Episodic memory (raw case records beneath lessons). Context pressure handling for long-running agents. Shared memory access control for multi-agent writes. Memory explainability and retrieval attribution. Event-triggered learning for critical failures.
Decay tiers (Engram). Memory strengthening (Cognee). Offline consolidation cycle (CLS theory). Context pressure events (Anthropic). Reflect-generate-verify (ALMA). M/L/P naming (MAPLE). Software 2.0 / LLM OS (Karpathy). Context engineering as discipline (Cherny). Code-as-reasoning (PAL). NLAH six-component harness decomposition (Pan et al.). Research→Plan→Implement workflow (HumanLayer).
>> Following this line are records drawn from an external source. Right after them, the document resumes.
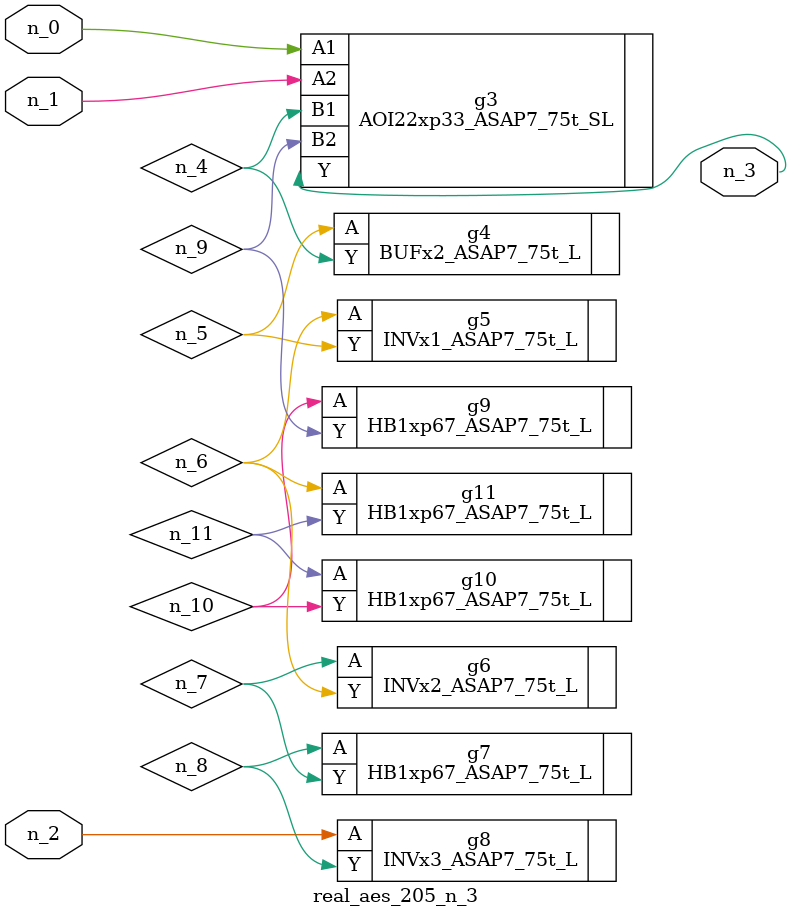
<source format=v>
module real_aes_205_n_3 (n_0, n_2, n_1, n_3);
input n_0;
input n_2;
input n_1;
output n_3;
wire n_4;
wire n_5;
wire n_7;
wire n_9;
wire n_6;
wire n_8;
wire n_10;
wire n_11;
AOI22xp33_ASAP7_75t_SL g3 ( .A1(n_0), .A2(n_1), .B1(n_4), .B2(n_9), .Y(n_3) );
INVx3_ASAP7_75t_L g8 ( .A(n_2), .Y(n_8) );
BUFx2_ASAP7_75t_L g4 ( .A(n_5), .Y(n_4) );
INVx1_ASAP7_75t_L g5 ( .A(n_6), .Y(n_5) );
HB1xp67_ASAP7_75t_L g11 ( .A(n_6), .Y(n_11) );
INVx2_ASAP7_75t_L g6 ( .A(n_7), .Y(n_6) );
HB1xp67_ASAP7_75t_L g7 ( .A(n_8), .Y(n_7) );
HB1xp67_ASAP7_75t_L g9 ( .A(n_10), .Y(n_9) );
HB1xp67_ASAP7_75t_L g10 ( .A(n_11), .Y(n_10) );
endmodule
</source>
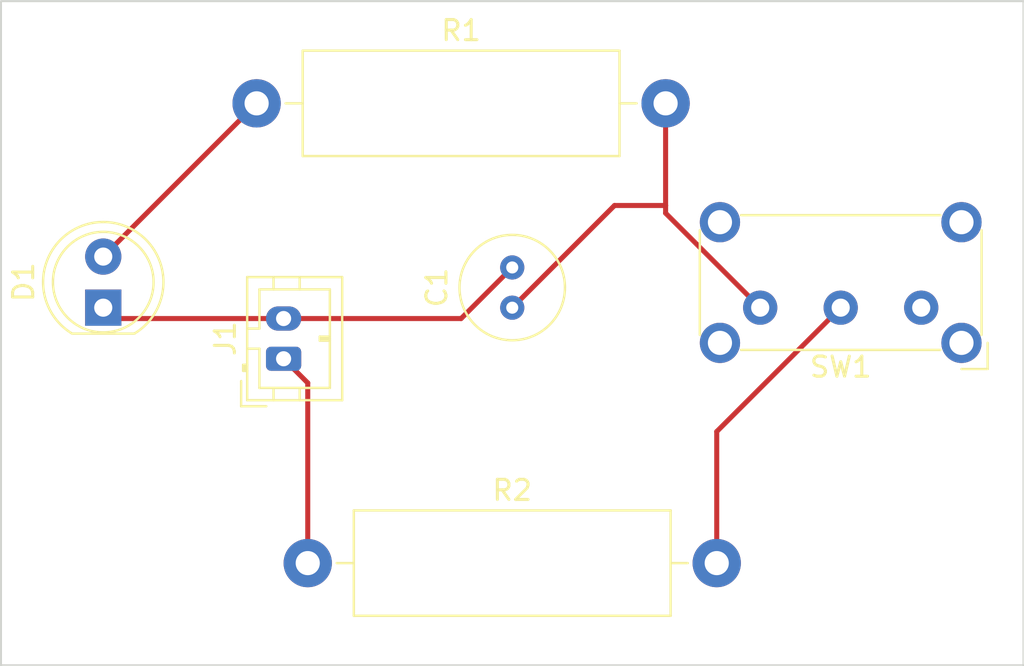
<source format=kicad_pcb>
(kicad_pcb (version 20211014) (generator pcbnew)

  (general
    (thickness 1.6)
  )

  (paper "A4")
  (layers
    (0 "F.Cu" signal)
    (31 "B.Cu" signal)
    (32 "B.Adhes" user "B.Adhesive")
    (33 "F.Adhes" user "F.Adhesive")
    (34 "B.Paste" user)
    (35 "F.Paste" user)
    (36 "B.SilkS" user "B.Silkscreen")
    (37 "F.SilkS" user "F.Silkscreen")
    (38 "B.Mask" user)
    (39 "F.Mask" user)
    (40 "Dwgs.User" user "User.Drawings")
    (41 "Cmts.User" user "User.Comments")
    (42 "Eco1.User" user "User.Eco1")
    (43 "Eco2.User" user "User.Eco2")
    (44 "Edge.Cuts" user)
    (45 "Margin" user)
    (46 "B.CrtYd" user "B.Courtyard")
    (47 "F.CrtYd" user "F.Courtyard")
    (48 "B.Fab" user)
    (49 "F.Fab" user)
    (50 "User.1" user)
    (51 "User.2" user)
    (52 "User.3" user)
    (53 "User.4" user)
    (54 "User.5" user)
    (55 "User.6" user)
    (56 "User.7" user)
    (57 "User.8" user)
    (58 "User.9" user)
  )

  (setup
    (pad_to_mask_clearance 0)
    (pcbplotparams
      (layerselection 0x00010fc_ffffffff)
      (disableapertmacros false)
      (usegerberextensions false)
      (usegerberattributes true)
      (usegerberadvancedattributes true)
      (creategerberjobfile true)
      (svguseinch false)
      (svgprecision 6)
      (excludeedgelayer true)
      (plotframeref false)
      (viasonmask false)
      (mode 1)
      (useauxorigin false)
      (hpglpennumber 1)
      (hpglpenspeed 20)
      (hpglpendiameter 15.000000)
      (dxfpolygonmode true)
      (dxfimperialunits true)
      (dxfusepcbnewfont true)
      (psnegative false)
      (psa4output false)
      (plotreference true)
      (plotvalue true)
      (plotinvisibletext false)
      (sketchpadsonfab false)
      (subtractmaskfromsilk false)
      (outputformat 1)
      (mirror false)
      (drillshape 1)
      (scaleselection 1)
      (outputdirectory "")
    )
  )

  (net 0 "")
  (net 1 "Net-(C1-Pad1)")
  (net 2 "Net-(C1-Pad2)")
  (net 3 "Net-(D1-Pad2)")
  (net 4 "Net-(J1-Pad1)")
  (net 5 "Net-(R2-Pad2)")
  (net 6 "unconnected-(SW1-Pad1)")

  (footprint "LED_THT:LED_D5.0mm" (layer "F.Cu") (at 124.46 88.9 90))

  (footprint "Button_Switch_THT:SW_E-Switch_EG1224_SPDT_Angled" (layer "F.Cu") (at 165.1 88.9 180))

  (footprint "Connector_JST:JST_PH_B2B-PH-K_1x02_P2.00mm_Vertical" (layer "F.Cu") (at 133.42 91.44 90))

  (footprint "Capacitor_THT:C_Radial_D5.0mm_H5.0mm_P2.00mm" (layer "F.Cu") (at 144.78 88.9 90))

  (footprint "Resistor_THT:R_Axial_DIN0516_L15.5mm_D5.0mm_P20.32mm_Horizontal" (layer "F.Cu") (at 134.62 101.6))

  (footprint "Resistor_THT:R_Axial_DIN0516_L15.5mm_D5.0mm_P20.32mm_Horizontal" (layer "F.Cu") (at 132.08 78.74))

  (gr_rect (start 119.38 73.66) (end 170.18 106.68) (layer "Edge.Cuts") (width 0.1) (fill none) (tstamp bd2a2378-72d5-4248-beb1-ac40b96ea075))

  (segment (start 149.86 83.82) (end 152.4 83.82) (width 0.25) (layer "F.Cu") (net 1) (tstamp 13bee0fc-550f-4444-8513-c2b2f63e5cad))
  (segment (start 152.4 84.2) (end 157.1 88.9) (width 0.25) (layer "F.Cu") (net 1) (tstamp 2b0eb753-12a4-43db-a961-970be8b8bb34))
  (segment (start 152.4 83.82) (end 152.4 84.2) (width 0.25) (layer "F.Cu") (net 1) (tstamp 7093a777-af7d-4cb1-b434-b176073f93bd))
  (segment (start 144.78 88.9) (end 149.86 83.82) (width 0.25) (layer "F.Cu") (net 1) (tstamp da314cf1-bc3f-4d57-9030-910522ba420e))
  (segment (start 152.4 78.74) (end 152.4 83.82) (width 0.25) (layer "F.Cu") (net 1) (tstamp f8694166-821d-43c3-bc43-b3f13780e0d1))
  (segment (start 133.42 89.44) (end 142.24 89.44) (width 0.25) (layer "F.Cu") (net 2) (tstamp 8096f341-5a15-409f-9441-75a0469a3a2f))
  (segment (start 142.24 89.44) (end 144.78 86.9) (width 0.25) (layer "F.Cu") (net 2) (tstamp ca6001cc-db88-4042-be36-7428053a1e8c))
  (segment (start 125 89.44) (end 124.46 88.9) (width 0.25) (layer "F.Cu") (net 2) (tstamp d2926f84-494d-46cc-878d-f6b13b22e8ab))
  (segment (start 133.42 89.44) (end 125 89.44) (width 0.25) (layer "F.Cu") (net 2) (tstamp dd347dcc-c978-4abf-8a22-ba221cd0af58))
  (segment (start 124.46 86.36) (end 132.08 78.74) (width 0.25) (layer "F.Cu") (net 3) (tstamp c4c47975-7b85-4fd3-bb31-b940c94adbf5))
  (segment (start 134.62 101.6) (end 134.62 92.64) (width 0.25) (layer "F.Cu") (net 4) (tstamp 2746a1f1-15ef-4855-abbc-e21f1d2003bf))
  (segment (start 134.62 92.64) (end 133.42 91.44) (width 0.25) (layer "F.Cu") (net 4) (tstamp a5de5b33-74ac-4e43-adf5-ad7b999da36c))
  (segment (start 161.1 88.9) (end 154.94 95.06) (width 0.25) (layer "F.Cu") (net 5) (tstamp 332f8e4f-e629-451c-bdd1-761819f7c146))
  (segment (start 154.94 95.06) (end 154.94 101.6) (width 0.25) (layer "F.Cu") (net 5) (tstamp 7a90ca77-6f9f-4dc4-a356-61fcbda4628d))

)

</source>
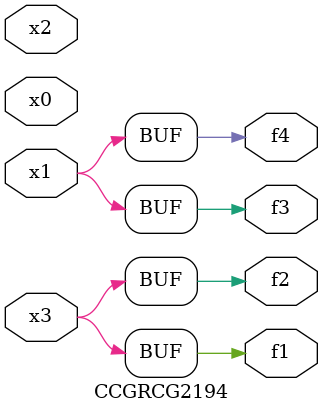
<source format=v>
module CCGRCG2194(
	input x0, x1, x2, x3,
	output f1, f2, f3, f4
);
	assign f1 = x3;
	assign f2 = x3;
	assign f3 = x1;
	assign f4 = x1;
endmodule

</source>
RAG added graphs. Graphs added agents. Agent memory added learning loops and forgetting. Sentra named substrate and lens. We added frame. The 2026 architecture is one substrate, many lenses, transient frames — view = render(substrate, lens, frame). Validated across two platforms: Forge (an agentic project-orchestration platform on TypeScript / SQLite) and Strata (an autonomous job-search OS on Python / PostgreSQL + pgvector).
Memory fragmentation is the moat. The substrate that remembers across systems is the durable position.